◆ **EXERCISE INSTRUCTIONS**:
Copy every line of the entries below word for word, in the same order.

↓

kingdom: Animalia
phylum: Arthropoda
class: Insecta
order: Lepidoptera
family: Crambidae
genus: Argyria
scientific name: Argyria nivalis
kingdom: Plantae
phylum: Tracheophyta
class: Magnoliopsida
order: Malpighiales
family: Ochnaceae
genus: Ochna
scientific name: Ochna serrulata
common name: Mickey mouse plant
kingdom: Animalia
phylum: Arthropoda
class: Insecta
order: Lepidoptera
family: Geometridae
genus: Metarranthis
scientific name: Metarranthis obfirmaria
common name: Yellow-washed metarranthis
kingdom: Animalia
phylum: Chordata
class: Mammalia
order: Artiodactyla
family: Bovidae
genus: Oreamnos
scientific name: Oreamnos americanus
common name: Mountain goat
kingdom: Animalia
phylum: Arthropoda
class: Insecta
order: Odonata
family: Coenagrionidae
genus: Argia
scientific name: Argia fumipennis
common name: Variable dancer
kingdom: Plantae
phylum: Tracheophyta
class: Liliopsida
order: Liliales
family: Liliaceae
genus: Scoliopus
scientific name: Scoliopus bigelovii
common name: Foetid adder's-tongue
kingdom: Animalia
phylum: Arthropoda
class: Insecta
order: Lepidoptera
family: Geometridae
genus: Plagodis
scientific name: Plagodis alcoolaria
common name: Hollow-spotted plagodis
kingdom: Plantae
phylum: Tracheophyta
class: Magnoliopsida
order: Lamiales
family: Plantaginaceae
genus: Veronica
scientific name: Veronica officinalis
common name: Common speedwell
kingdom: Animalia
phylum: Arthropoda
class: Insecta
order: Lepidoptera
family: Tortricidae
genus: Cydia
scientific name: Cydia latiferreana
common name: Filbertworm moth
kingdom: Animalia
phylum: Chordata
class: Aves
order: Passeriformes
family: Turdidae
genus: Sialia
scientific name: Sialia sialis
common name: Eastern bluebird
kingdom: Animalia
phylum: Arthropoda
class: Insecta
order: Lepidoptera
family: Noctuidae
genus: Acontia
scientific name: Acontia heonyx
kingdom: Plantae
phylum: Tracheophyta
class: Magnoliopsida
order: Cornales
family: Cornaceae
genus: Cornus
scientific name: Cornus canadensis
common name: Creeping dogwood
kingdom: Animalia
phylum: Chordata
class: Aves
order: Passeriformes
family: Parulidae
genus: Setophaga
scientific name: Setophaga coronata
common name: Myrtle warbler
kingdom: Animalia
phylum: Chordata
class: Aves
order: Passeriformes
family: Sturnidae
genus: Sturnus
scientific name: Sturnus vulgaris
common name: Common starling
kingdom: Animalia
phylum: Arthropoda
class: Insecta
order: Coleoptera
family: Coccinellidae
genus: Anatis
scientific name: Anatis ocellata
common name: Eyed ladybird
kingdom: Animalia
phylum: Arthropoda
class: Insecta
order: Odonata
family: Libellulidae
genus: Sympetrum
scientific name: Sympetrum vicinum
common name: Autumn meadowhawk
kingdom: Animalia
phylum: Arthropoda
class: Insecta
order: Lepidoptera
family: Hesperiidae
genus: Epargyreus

↑

◆ **FULL SOLUTION**:
kingdom: Animalia
phylum: Arthropoda
class: Insecta
order: Lepidoptera
family: Crambidae
genus: Argyria
scientific name: Argyria nivalis
kingdom: Plantae
phylum: Tracheophyta
class: Magnoliopsida
order: Malpighiales
family: Ochnaceae
genus: Ochna
scientific name: Ochna serrulata
common name: Mickey mouse plant
kingdom: Animalia
phylum: Arthropoda
class: Insecta
order: Lepidoptera
family: Geometridae
genus: Metarranthis
scientific name: Metarranthis obfirmaria
common name: Yellow-washed metarranthis
kingdom: Animalia
phylum: Chordata
class: Mammalia
order: Artiodactyla
family: Bovidae
genus: Oreamnos
scientific name: Oreamnos americanus
common name: Mountain goat
kingdom: Animalia
phylum: Arthropoda
class: Insecta
order: Odonata
family: Coenagrionidae
genus: Argia
scientific name: Argia fumipennis
common name: Variable dancer
kingdom: Plantae
phylum: Tracheophyta
class: Liliopsida
order: Liliales
family: Liliaceae
genus: Scoliopus
scientific name: Scoliopus bigelovii
common name: Foetid adder's-tongue
kingdom: Animalia
phylum: Arthropoda
class: Insecta
order: Lepidoptera
family: Geometridae
genus: Plagodis
scientific name: Plagodis alcoolaria
common name: Hollow-spotted plagodis
kingdom: Plantae
phylum: Tracheophyta
class: Magnoliopsida
order: Lamiales
family: Plantaginaceae
genus: Veronica
scientific name: Veronica officinalis
common name: Common speedwell
kingdom: Animalia
phylum: Arthropoda
class: Insecta
order: Lepidoptera
family: Tortricidae
genus: Cydia
scientific name: Cydia latiferreana
common name: Filbertworm moth
kingdom: Animalia
phylum: Chordata
class: Aves
order: Passeriformes
family: Turdidae
genus: Sialia
scientific name: Sialia sialis
common name: Eastern bluebird
kingdom: Animalia
phylum: Arthropoda
class: Insecta
order: Lepidoptera
family: Noctuidae
genus: Acontia
scientific name: Acontia heonyx
kingdom: Plantae
phylum: Tracheophyta
class: Magnoliopsida
order: Cornales
family: Cornaceae
genus: Cornus
scientific name: Cornus canadensis
common name: Creeping dogwood
kingdom: Animalia
phylum: Chordata
class: Aves
order: Passeriformes
family: Parulidae
genus: Setophaga
scientific name: Setophaga coronata
common name: Myrtle warbler
kingdom: Animalia
phylum: Chordata
class: Aves
order: Passeriformes
family: Sturnidae
genus: Sturnus
scientific name: Sturnus vulgaris
common name: Common starling
kingdom: Animalia
phylum: Arthropoda
class: Insecta
order: Coleoptera
family: Coccinellidae
genus: Anatis
scientific name: Anatis ocellata
common name: Eyed ladybird
kingdom: Animalia
phylum: Arthropoda
class: Insecta
order: Odonata
family: Libellulidae
genus: Sympetrum
scientific name: Sympetrum vicinum
common name: Autumn meadowhawk
kingdom: Animalia
phylum: Arthropoda
class: Insecta
order: Lepidoptera
family: Hesperiidae
genus: Epargyreus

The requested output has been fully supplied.